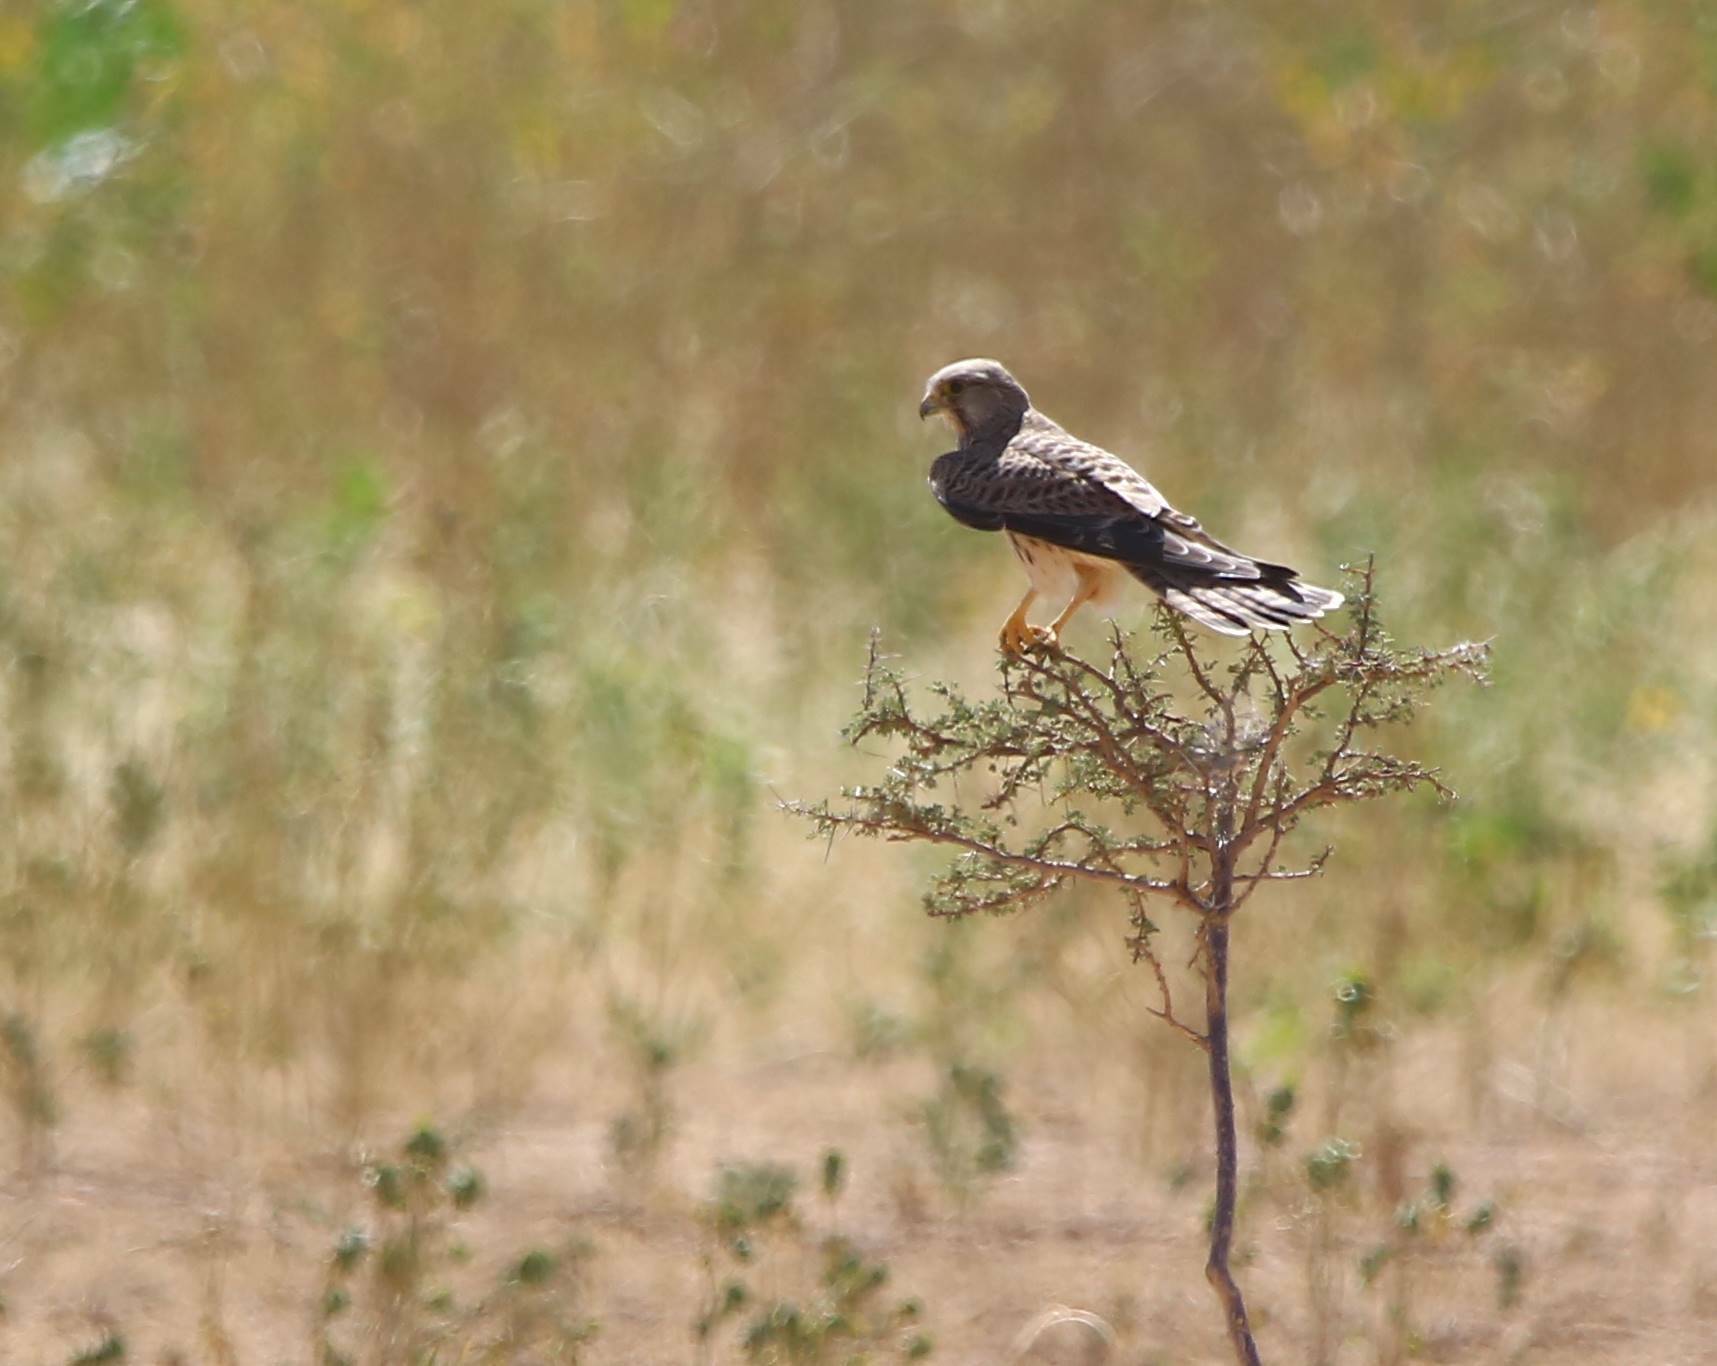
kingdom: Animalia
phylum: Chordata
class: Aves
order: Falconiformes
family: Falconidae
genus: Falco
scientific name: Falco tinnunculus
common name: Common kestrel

━━━━━━

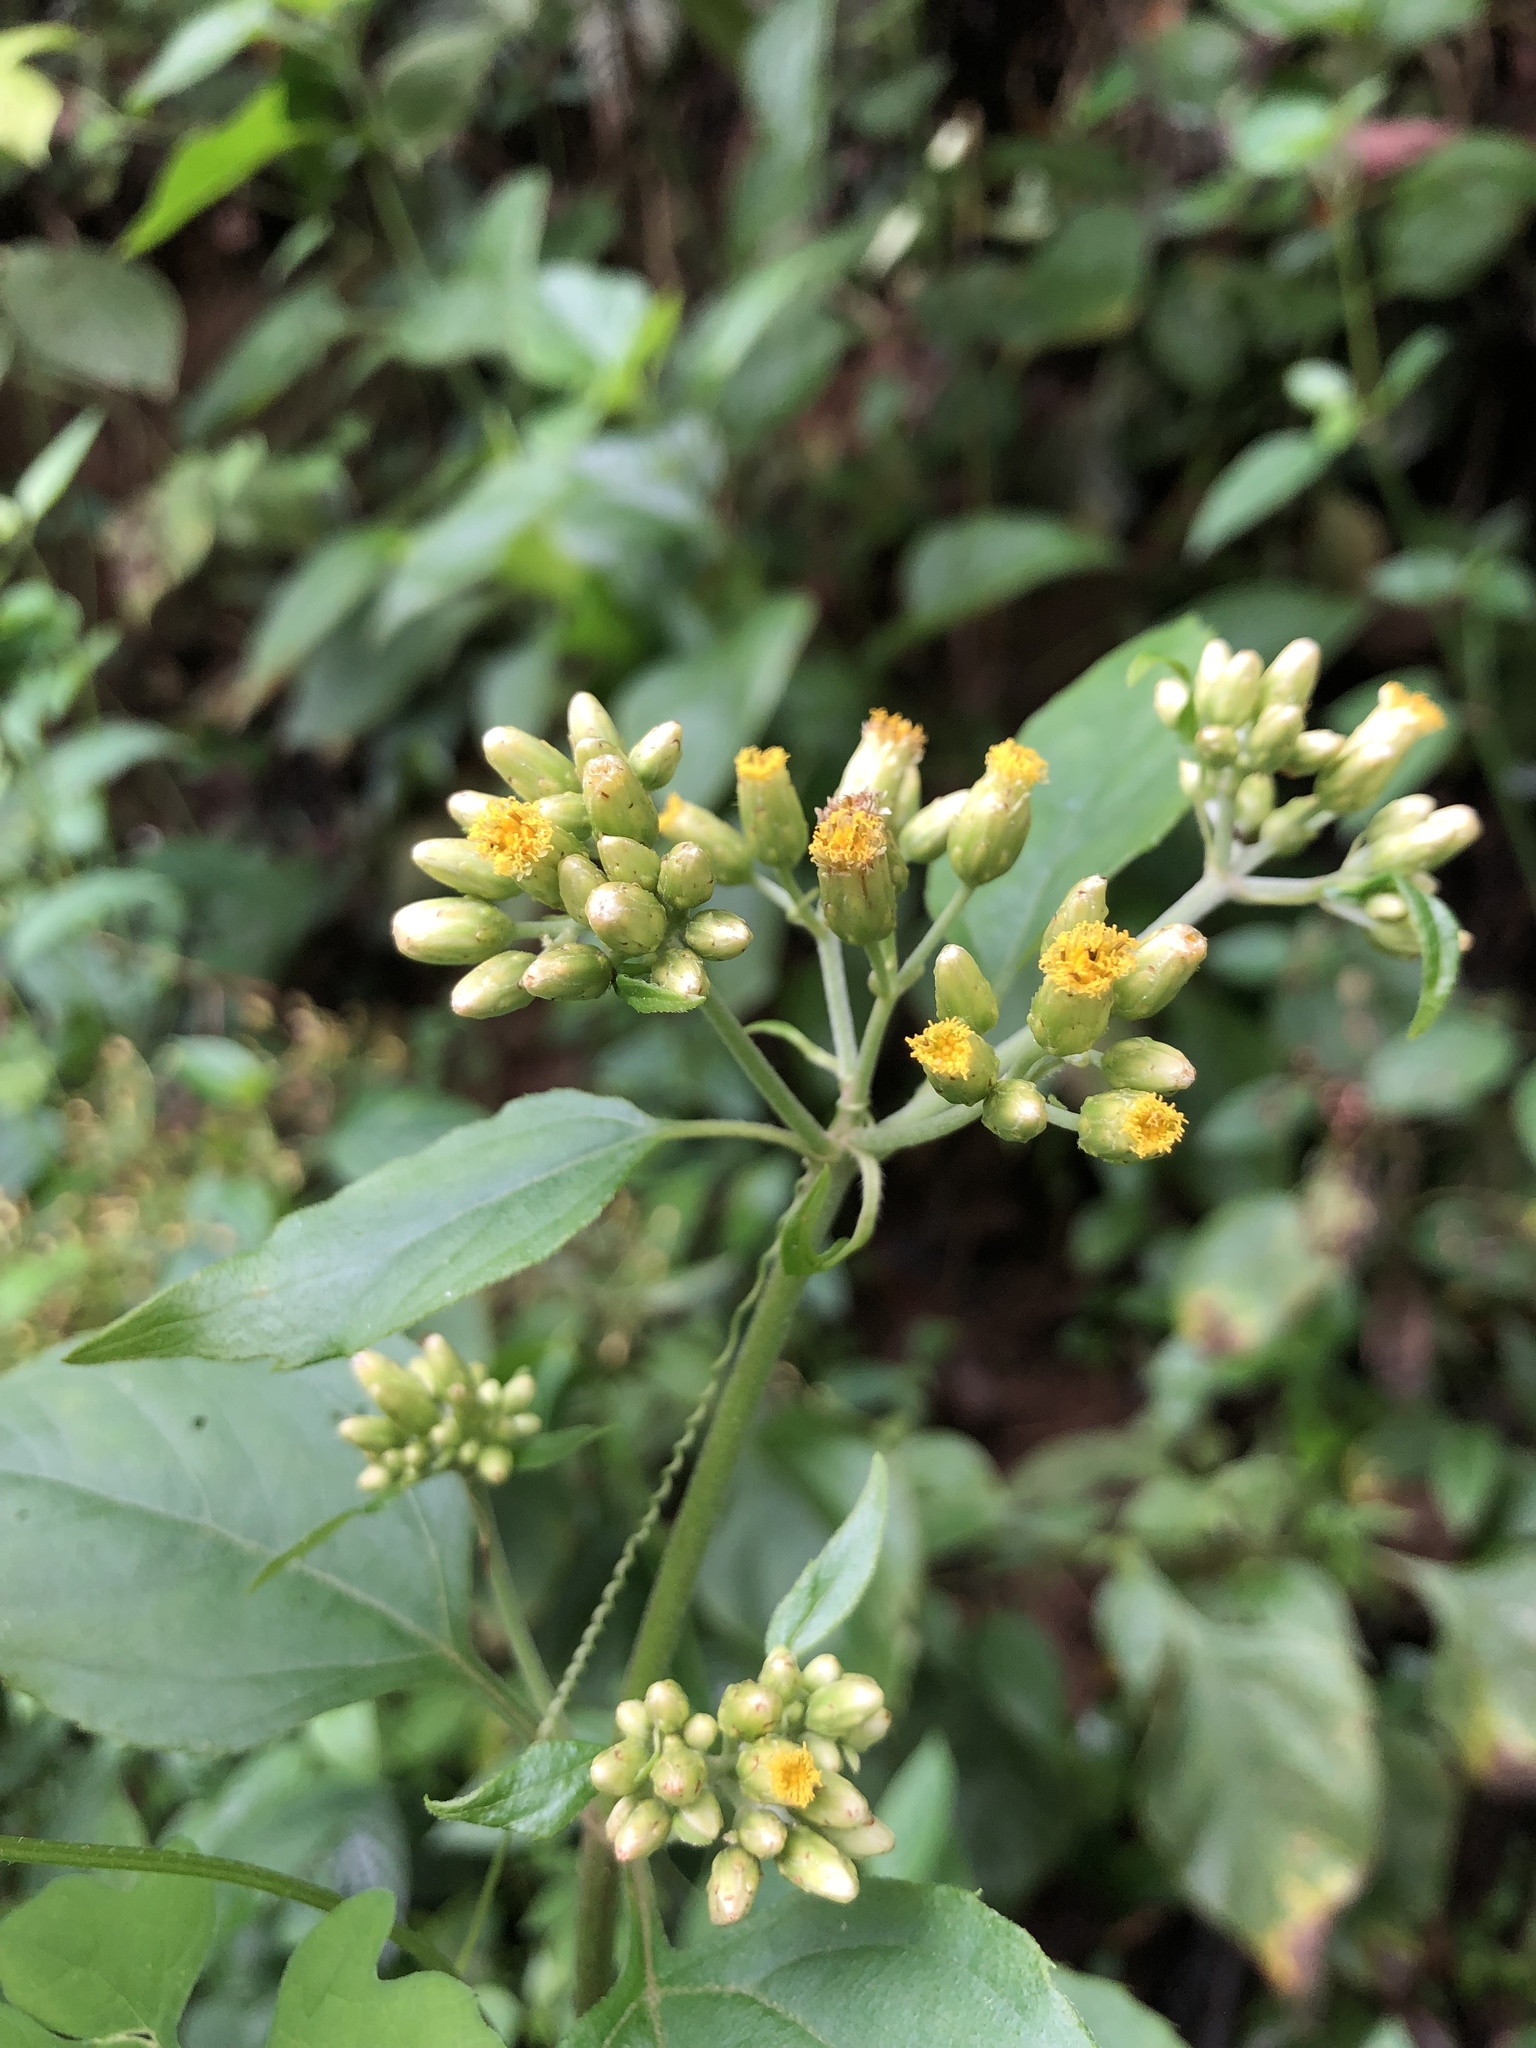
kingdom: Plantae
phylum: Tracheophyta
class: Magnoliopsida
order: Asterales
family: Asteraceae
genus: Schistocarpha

━━━━━━

Recast the lines of the records from the one containing "kingdom: Animalia" through the one containing "scientific name: Falco tinnunculus", both included, as a JSON list of strings with one string per line and any blank lines left out.

* RESULT *
[
  "kingdom: Animalia",
  "phylum: Chordata",
  "class: Aves",
  "order: Falconiformes",
  "family: Falconidae",
  "genus: Falco",
  "scientific name: Falco tinnunculus"
]